Cultura
Terça-feira, 10 de dezembro de 2024

Livro resgata obra de Luciano Carneiro, fotojornalista inimigo do flash

OTAVIO VALLE
FOLHAPRESS – “A vida é tão rica de sugestões, há tanta poesia perdida até no meio da rua, que basta a gente manter os olhos abertos, e a máquina pronta, para selecionar as imagens que tenham significação, e assim interpretar a vida. Eis a fórmula.”
É dessa maneira, simples e objetiva, que Luciano Carneiro pensava o fotojornalismo.
Seu trabalho, inspirado no fotojornalismo humanista, corrente que tomou conta da linguagem fotográfica no pós-Guerra, encontrou espaço em O Cruzeiro, revista brasileira de vanguarda e de maior circulação na década de 1950, na qual atuou entre 1949 e 1959.
Fã declarado de Henri Cartier-Bresson, Eugene Smith, Robert Doisneau e Robert Capa, Carneiro procurava capturar a vida cotidiana de mulheres e homens comuns sempre por meio de uma narrativa crítica.
O flagelo da seca no Nordeste brasileiro e a vida nas favelas cariocas estão entre as suas primeiras grandes coberturas pela revista. Já se evidenciava uma pegada autoral típica dos fotógrafos humanistas.
Fixar as emoções humanas sem artifícios nem poses era uma obsessão para o fotógrafo, que abandonou a desajeitada Rolleiflex. “Trabalho de preferência com máquinas de 35 mm, a Nikon, japonesa, e a Leica, alemã. Elas me permitem dispensar o flash, do qual me tornei inimigo”, disse.
As reportagens com grande engajamento social tomaram conta não só da pauta de Carneiro, mas das lentes de jovens fotógrafos de O Cruzeiro, geração que tinha Flávio Damm, Henri Ballot e José Medeiros.
Carneiro também produzia os textos das reportagens.
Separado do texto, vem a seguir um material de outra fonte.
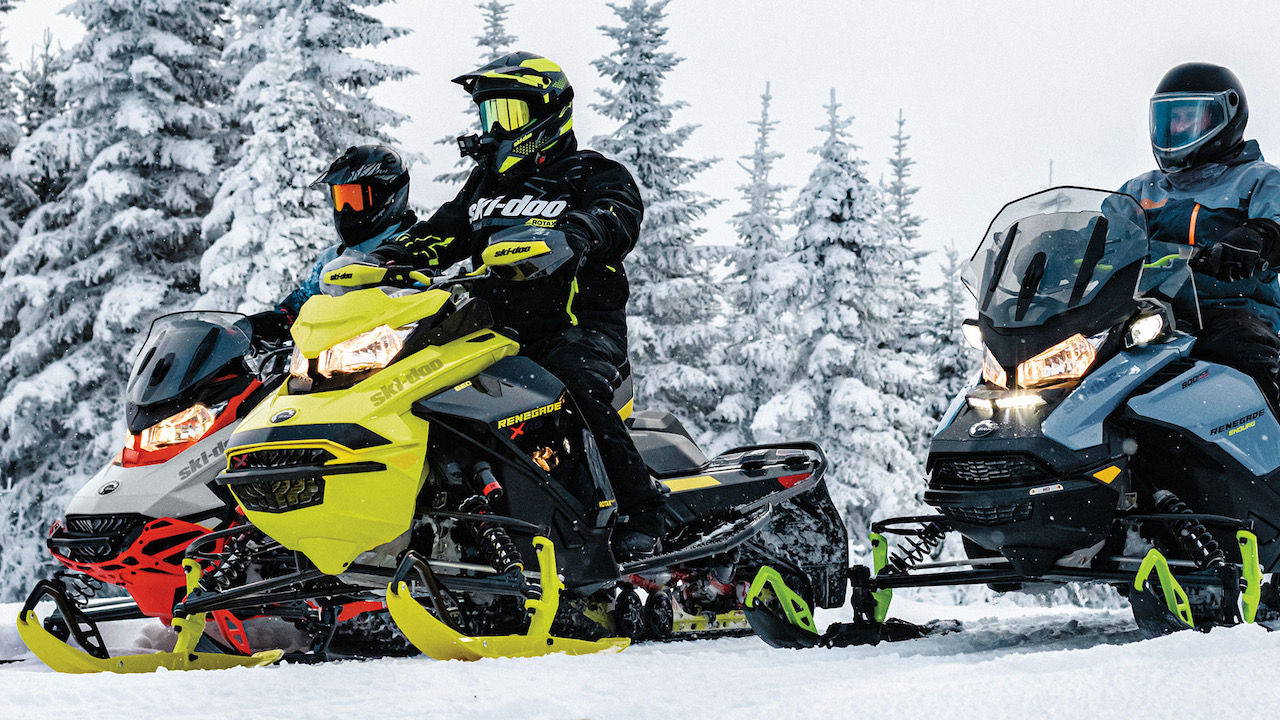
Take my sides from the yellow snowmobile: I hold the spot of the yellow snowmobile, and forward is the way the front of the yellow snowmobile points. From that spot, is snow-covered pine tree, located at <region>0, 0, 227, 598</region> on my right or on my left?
on my right

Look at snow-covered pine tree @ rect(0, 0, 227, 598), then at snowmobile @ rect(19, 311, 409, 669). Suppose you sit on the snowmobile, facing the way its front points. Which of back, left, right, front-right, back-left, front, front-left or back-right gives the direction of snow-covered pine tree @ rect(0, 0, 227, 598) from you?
back-right

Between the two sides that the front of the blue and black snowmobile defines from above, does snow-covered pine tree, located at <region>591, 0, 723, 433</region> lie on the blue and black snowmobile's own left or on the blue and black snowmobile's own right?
on the blue and black snowmobile's own right

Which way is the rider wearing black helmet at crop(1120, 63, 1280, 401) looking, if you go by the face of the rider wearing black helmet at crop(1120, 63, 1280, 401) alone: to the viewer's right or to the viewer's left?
to the viewer's left

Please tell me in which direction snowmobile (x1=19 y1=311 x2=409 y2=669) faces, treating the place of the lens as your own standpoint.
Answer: facing the viewer and to the left of the viewer

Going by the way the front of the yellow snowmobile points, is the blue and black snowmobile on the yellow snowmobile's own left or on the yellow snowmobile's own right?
on the yellow snowmobile's own left

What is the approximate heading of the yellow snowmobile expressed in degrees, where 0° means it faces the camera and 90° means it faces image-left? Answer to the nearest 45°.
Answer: approximately 45°

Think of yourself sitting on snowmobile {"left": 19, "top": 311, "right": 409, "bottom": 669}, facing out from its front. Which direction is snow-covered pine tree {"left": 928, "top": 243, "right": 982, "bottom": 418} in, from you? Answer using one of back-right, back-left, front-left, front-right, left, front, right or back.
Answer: back

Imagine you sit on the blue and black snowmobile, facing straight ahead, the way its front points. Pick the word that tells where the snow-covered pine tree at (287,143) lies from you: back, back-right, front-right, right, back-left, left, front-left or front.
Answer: right

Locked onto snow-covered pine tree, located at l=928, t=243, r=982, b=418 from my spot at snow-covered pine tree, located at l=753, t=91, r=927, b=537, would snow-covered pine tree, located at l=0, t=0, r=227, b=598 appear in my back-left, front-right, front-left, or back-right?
back-left

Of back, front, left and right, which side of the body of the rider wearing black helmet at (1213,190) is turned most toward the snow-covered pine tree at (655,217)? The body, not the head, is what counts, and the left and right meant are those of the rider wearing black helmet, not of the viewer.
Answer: right

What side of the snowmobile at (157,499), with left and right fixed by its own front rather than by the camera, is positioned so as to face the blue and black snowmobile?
left

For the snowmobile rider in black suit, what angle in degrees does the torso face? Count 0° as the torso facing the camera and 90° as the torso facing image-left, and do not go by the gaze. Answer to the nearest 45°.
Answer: approximately 45°

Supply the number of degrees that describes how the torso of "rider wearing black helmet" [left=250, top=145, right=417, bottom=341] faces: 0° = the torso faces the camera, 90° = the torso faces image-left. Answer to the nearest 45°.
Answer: approximately 45°
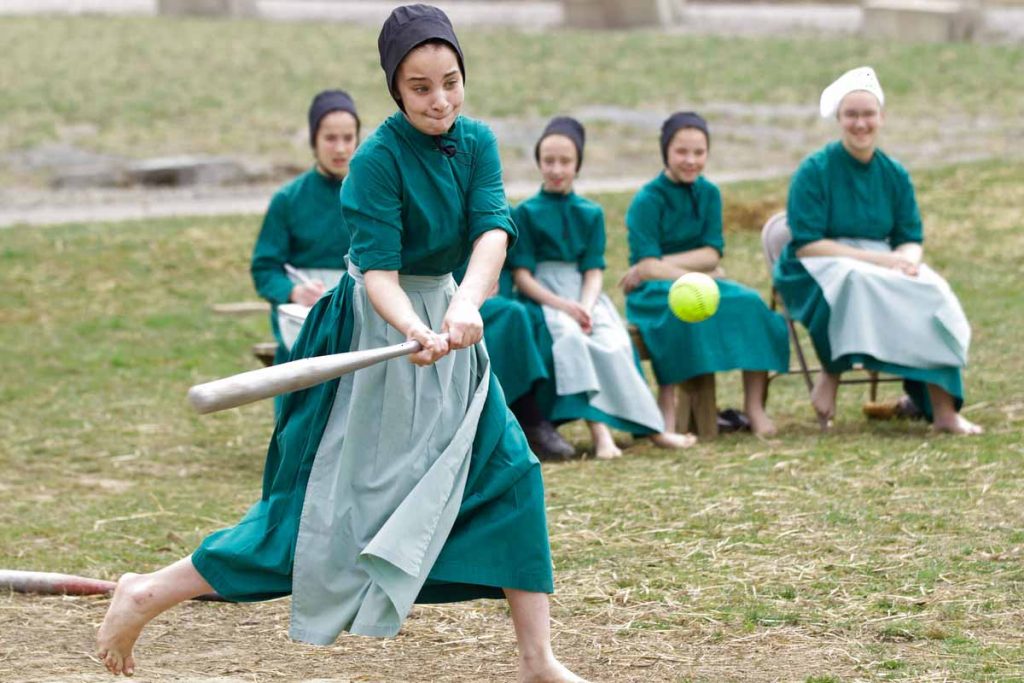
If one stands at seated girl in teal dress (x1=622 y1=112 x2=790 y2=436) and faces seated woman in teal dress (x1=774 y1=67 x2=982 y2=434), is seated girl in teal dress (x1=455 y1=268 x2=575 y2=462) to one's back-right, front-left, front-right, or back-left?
back-right

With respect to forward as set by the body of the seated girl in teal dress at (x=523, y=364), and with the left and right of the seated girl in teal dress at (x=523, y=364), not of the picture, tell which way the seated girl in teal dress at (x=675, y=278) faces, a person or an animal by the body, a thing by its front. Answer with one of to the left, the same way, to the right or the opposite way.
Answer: the same way

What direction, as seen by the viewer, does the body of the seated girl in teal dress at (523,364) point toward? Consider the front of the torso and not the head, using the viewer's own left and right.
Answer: facing the viewer and to the right of the viewer

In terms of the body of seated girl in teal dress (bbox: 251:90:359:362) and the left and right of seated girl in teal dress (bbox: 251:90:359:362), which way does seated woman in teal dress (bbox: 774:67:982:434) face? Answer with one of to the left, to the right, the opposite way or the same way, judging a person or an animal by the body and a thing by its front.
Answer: the same way

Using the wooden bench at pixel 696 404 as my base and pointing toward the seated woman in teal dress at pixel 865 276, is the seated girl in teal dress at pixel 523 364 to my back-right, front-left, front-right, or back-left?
back-right

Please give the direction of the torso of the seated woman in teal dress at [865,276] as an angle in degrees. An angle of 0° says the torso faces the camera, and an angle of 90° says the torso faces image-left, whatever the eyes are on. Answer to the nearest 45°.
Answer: approximately 315°

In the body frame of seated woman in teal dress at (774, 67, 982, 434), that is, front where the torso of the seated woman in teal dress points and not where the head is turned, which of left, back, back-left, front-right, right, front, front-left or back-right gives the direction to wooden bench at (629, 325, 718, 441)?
back-right

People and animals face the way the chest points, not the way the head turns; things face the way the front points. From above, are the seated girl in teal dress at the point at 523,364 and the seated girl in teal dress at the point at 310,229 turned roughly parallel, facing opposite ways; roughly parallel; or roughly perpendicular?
roughly parallel

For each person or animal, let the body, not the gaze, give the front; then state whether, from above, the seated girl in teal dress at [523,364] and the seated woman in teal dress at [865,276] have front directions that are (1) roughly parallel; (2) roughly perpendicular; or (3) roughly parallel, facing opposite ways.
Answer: roughly parallel

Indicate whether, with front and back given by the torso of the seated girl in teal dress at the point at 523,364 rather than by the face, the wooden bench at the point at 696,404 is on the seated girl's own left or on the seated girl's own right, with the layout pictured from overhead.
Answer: on the seated girl's own left

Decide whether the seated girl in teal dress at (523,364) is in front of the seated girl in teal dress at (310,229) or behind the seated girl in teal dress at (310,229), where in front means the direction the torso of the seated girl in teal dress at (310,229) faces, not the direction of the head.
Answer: in front

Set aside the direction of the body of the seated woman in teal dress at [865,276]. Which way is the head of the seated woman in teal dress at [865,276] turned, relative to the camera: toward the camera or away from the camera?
toward the camera

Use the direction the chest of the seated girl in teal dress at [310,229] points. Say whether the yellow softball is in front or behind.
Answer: in front

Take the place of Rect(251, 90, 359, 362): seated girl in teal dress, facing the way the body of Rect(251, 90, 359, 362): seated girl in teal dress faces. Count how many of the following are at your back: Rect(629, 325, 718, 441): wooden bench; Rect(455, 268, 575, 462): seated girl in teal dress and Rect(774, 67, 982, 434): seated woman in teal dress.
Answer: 0

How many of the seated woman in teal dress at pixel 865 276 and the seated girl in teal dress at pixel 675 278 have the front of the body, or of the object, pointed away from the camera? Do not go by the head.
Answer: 0

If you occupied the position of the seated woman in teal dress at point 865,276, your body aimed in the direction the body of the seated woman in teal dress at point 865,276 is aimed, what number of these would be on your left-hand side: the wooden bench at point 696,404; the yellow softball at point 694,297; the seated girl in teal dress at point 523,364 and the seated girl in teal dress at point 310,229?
0

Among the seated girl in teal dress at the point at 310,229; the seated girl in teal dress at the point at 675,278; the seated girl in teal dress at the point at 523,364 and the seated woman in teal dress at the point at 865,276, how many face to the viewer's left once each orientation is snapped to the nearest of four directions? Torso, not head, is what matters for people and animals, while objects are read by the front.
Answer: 0

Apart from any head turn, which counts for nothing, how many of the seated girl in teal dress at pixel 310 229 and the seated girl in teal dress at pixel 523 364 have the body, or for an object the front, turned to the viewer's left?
0

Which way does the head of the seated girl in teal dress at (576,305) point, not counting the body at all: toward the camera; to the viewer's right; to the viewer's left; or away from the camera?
toward the camera

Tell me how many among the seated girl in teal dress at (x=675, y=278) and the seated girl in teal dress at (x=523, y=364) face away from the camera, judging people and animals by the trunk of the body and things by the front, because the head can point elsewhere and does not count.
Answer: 0
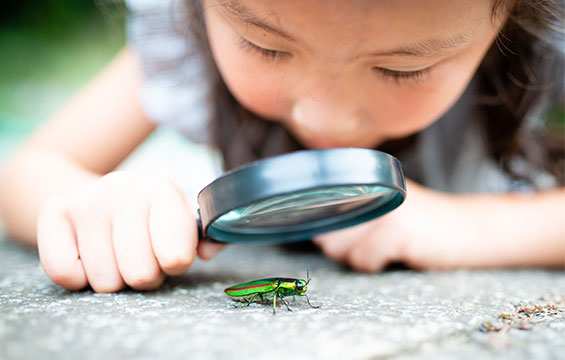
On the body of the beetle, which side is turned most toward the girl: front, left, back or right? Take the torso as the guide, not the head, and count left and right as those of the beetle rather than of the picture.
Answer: left

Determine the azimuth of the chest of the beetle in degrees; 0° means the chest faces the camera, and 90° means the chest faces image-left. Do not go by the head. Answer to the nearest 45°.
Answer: approximately 270°
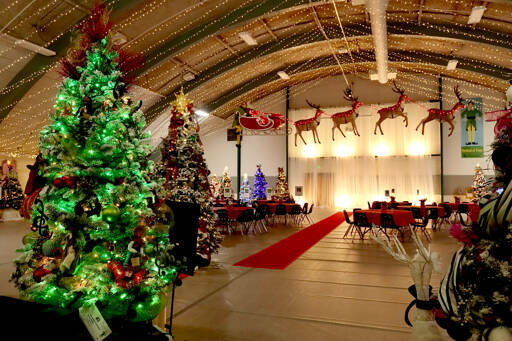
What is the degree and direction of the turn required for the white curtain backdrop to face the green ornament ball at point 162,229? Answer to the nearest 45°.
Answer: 0° — it already faces it

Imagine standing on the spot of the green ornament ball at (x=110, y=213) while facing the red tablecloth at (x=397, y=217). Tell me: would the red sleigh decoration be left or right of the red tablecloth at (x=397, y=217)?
left

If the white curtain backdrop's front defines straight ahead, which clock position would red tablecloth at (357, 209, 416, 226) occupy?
The red tablecloth is roughly at 12 o'clock from the white curtain backdrop.

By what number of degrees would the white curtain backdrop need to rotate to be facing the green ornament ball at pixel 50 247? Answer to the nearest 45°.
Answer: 0° — it already faces it

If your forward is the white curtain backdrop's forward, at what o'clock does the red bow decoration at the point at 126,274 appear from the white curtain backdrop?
The red bow decoration is roughly at 12 o'clock from the white curtain backdrop.

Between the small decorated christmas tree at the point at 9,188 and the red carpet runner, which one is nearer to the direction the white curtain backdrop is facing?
the red carpet runner

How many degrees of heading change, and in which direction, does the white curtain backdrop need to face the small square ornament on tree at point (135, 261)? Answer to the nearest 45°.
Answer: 0° — it already faces it

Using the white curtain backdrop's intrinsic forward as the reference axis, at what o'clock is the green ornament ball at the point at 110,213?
The green ornament ball is roughly at 12 o'clock from the white curtain backdrop.

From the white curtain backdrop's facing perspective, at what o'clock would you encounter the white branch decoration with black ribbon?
The white branch decoration with black ribbon is roughly at 12 o'clock from the white curtain backdrop.

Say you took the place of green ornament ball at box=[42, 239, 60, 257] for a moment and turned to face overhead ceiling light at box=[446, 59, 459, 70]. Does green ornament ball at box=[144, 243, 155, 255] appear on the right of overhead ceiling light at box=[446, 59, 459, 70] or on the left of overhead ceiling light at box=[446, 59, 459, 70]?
right

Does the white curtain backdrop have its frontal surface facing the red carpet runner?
yes

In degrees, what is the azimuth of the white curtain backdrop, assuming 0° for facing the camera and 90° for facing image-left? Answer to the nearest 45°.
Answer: approximately 0°

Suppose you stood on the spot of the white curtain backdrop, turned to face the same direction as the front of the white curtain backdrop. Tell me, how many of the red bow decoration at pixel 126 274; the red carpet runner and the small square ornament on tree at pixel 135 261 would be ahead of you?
3
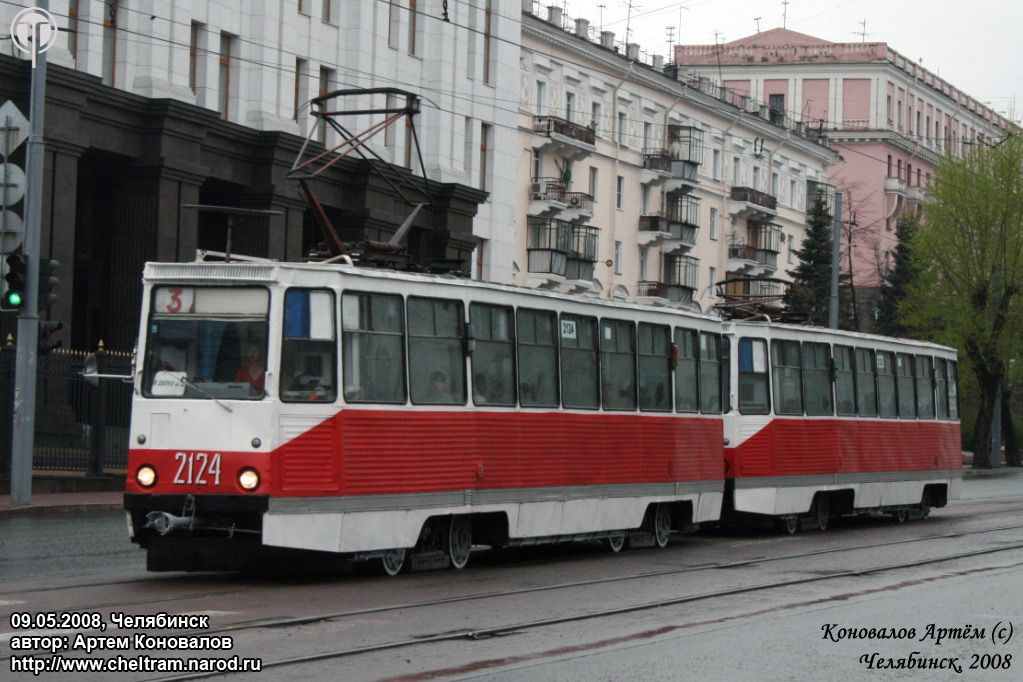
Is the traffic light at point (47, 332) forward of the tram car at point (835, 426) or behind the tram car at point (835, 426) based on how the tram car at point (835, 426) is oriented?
forward

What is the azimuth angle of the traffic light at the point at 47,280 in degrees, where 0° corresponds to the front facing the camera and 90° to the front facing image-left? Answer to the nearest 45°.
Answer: approximately 270°

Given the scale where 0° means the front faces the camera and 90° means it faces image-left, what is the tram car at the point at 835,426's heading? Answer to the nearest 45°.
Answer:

Infelizmente, a prolífica carreira do jornalista foi abreviada aos 33 anos de idade, culpa de um trágico acidente aéreo.
Intensidade é a palavra que pode definir os pouco mais de dez anos da breve carreira.
Esteve presente na entrada de Fidel Castro em Havana, durante a Revolução Cubana.
Foi um dos únicos latino-americanos a cobrir a Guerra da Coreia, de 1950 a 1953, desvelou o dia a dia dos soviéticos, viajou ao Egito de Nasser. Fez reportagens na África, no Japão e na Iugoslávia de Tito.
O tempo oxidou a marcante trajetória de Carneiro, que se viu relegada aos arquivos e à memória de alguns. Nas últimas décadas, pouco se falou de sua obra e do legado deixado ao fotojornalismo.
Lançado pelo Instituto Moreira Salles em parceria com a Fundação Demócrito Rocha, o livro “Luciano Carneiro – Fotojornalismo e Reportagem (1942-1959)” cumpre o papel de resgate daquele que pode ser considerado o maior repórter-fotográfico nacional.
A publicação traz uma generosa seleção de imagens, com mais de 170 fotografias.
Um ponto alto do livro são as mais de 35 reproduções de reportagens originais de O Cruzeiro. Fac-símiles dão a noção exata de como o material era editado. Permitem não só ver as fotografias, mas entender o contexto de sua época.
A produção do cearense foi vasta. Em 1956 estreou uma coluna semanal em que publicava vigorosas fotografias, parte do material excedente de viagens. Rodou pela Europa, fotografou as grandes estrelas do cinema e celebridades, cobriu Copas do Mundo. Viajou o Brasil para registrar com urgência a transformação e a modernização do país sob seu olhar humanista.
Os pesquisadores analisaram mais de 20 mil imagens.
A sensação é de que podem vir muitos mais volumes, já que Luciano Carneiro sabia como ninguém contar uma boa história. “O resultado, este depende da sensibilidade e da experiência do homem, que fica trás das lentes.”